Un congrès à suspense pour les écologistes, samedi, à Caen

Europe Ecologie-Les Verts (EELV) doit élire sa nouvelle direction, l'incertitude est de mise.

Par MS Avec AFP

Lors du vote des militants le 16 novembre, la motion "pour un cap écologiste" soutenue par la direction sortante, dont les ministres Cécile Duflot et Pascal Canfin mais aussi les chefs de file d'Europe Ecologie-Les Verts à l'Assemblée Nationale et au Sénat, est arrivée en tête mais avec moins de 40% (38,29%).

Un score modeste au regard des noms des signataires.
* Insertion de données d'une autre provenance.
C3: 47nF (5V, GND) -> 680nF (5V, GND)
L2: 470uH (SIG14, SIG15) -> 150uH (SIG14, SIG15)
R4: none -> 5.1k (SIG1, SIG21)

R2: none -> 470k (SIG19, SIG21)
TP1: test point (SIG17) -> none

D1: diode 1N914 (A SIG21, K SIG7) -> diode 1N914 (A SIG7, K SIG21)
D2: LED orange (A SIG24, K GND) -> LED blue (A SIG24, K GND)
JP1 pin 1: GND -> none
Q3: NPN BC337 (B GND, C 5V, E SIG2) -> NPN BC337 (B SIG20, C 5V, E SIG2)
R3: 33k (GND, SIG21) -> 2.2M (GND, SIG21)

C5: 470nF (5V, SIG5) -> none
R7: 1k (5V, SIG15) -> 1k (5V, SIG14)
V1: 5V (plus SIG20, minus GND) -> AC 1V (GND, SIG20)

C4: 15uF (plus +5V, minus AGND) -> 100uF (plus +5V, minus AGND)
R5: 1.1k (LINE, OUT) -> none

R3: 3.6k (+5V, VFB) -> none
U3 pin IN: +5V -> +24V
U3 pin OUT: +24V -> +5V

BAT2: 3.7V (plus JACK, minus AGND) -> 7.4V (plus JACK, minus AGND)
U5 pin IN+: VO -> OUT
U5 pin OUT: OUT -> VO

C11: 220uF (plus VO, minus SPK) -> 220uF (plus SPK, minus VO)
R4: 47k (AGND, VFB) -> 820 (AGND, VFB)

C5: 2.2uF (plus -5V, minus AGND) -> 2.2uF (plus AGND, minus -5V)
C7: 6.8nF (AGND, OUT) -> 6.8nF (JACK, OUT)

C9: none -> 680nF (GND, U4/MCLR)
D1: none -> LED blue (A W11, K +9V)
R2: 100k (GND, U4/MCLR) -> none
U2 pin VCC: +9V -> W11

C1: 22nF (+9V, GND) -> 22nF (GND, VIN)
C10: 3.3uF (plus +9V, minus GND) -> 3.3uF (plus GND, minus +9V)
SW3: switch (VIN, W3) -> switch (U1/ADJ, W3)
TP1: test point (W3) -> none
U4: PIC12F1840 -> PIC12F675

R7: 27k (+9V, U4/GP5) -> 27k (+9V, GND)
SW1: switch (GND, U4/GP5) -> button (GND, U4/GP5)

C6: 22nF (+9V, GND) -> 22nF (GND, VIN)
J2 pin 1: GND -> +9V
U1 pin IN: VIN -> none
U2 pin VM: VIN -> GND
Dès lors, elle était contrainte de négocier avec les autres motions, "La motion participative" (LMP) d'Yves Cochet et Alain Lipietz, plus à gauche (20,58%), "Via écologica ! s'ouvrir à la société, partager l'écologie" (17,07%), "Là où vit l'écologie" (LOVE) d'Eva Joly, ancienne candidate à la présidentielle (8,76%), "Avenir écolo" (6,30%), "Déterminé-e-s" (4,14%) et "Objectif Terre" (3,47%).
Emmanuelle Cosse / © AFP: JOEL SAGET
Emmanuelle Cosse / © AFP: JOEL SAGET

En quinze jours, aucun accord n'est intervenu, de sorte que les pronostics vont bon train, même si Emmanuelle Cosse, soutenue par Cécile Duflot et tout l'appareil du parti, reste bien placée.

"Le congrès est très ouvert et jusque samedi matin, ça négociera", prévient Yves Cochet. "Le jeu est ouvert", renchérit Christophe Rossignol de la motion "Via écologica!".


Les écologistes qui, pour la première fois de leur histoire comptent deux ministres et deux groupes parlementaires, pâtissent , comme membres de la majorité, de la baisse de popularité de François Hollande et du gouvernement. "La motion participative", arrivée deuxième lors du vote des militants, est la plus critique envers la participation au gouvernement.
"Les militants sont déçus de l'absence de résultats probants du gouvernement", explique ainsi Karima Delli. "On est revenu aux Verts pastèque" (vert dehors rose dedans).

"La période est difficile et difficile pour tout le monde à gauche", reconnaît Emmanuelle Cosse, conseillère régionale d'Ile de France. En interne, le parti a aussi souffert du départ de personnalités comme Daniel Cohn-Bendit ou Noël Mamère, qui avait dénoncé "la firme" à la tête d'EELV, mais aussi de l'annonce de Pascal Durand, secrétaire national, de ne pas se présenter à sa propre succession. "Pascal aurait fait un carton", assure un cadre.

La motion "Via écologica !" est plus critique envers la direction actuelle. "Le parti est un bateau ivre", explique Christophe Rossignol pour qui il faut une "rénovation, une clarification".
Jean-Vincent Placé / © AFP: ALAIN JOCARD
Jean-Vincent Placé / © AFP: ALAIN JOCARD

La motion majoritaire va devoir "faire la synthèse" si elle veut remporter le congrès. Le président des sénateurs EELV, Jean-Vincent Placé, un des piliers de "pour un cap écologiste" se dit pourtant "satisfait" des 38,29%, tout comme Emmanuelle Cosse. Il espère faire "une synthèse générale". "Nous avons entendu le message demandant plus de débat démocratique", déclare J.V. Placé, tout en assurant "rester ferme". "On est dans la discussion avec tout le monde", précise-t-il. "On ne peut pas être dans une logique de division à quatre mois des municipales", ajoute le sénateur de l'Essonne.

Les élections municipales et européennes seront le prochain défi pour les écologistes alors que le dernier coup de théâtre a été le renoncement lundi soir de Dominique Voynet à se représenter à la mairie de Montreuil (Seine-Saint-Denis), égratignant au passage les partenaires socialistes. Montreuil était la seule ville de plus de 100.000 habitants dirigée par les écologistes.